- _Work instructions_: From the records below, extract all the text exactly and leave the images behind.

- _Data records_:
_____

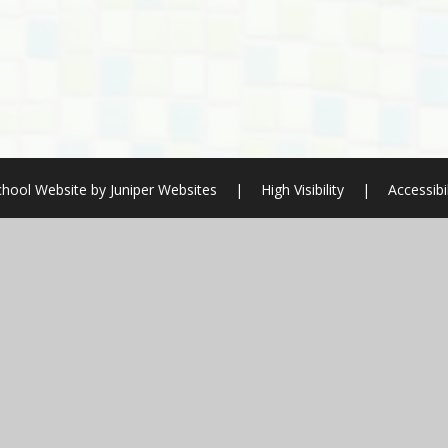
chool Website by
Juniper Websites
|
High Visibility
|
Accessibi
ick here for more information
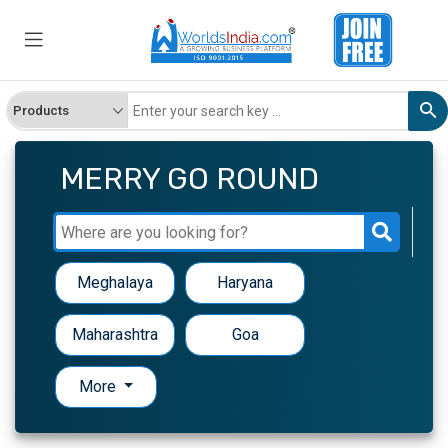
MERRY GO ROUND
Meghalaya
Haryana
Maharashtra
Goa
More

_____

- _Answer box_:
chool Website by
Juniper Websites
|
High Visibility
|
Accessibi
ick here for more information
MERRY GO ROUND
Meghalaya
Haryana
Maharashtra
Goa
More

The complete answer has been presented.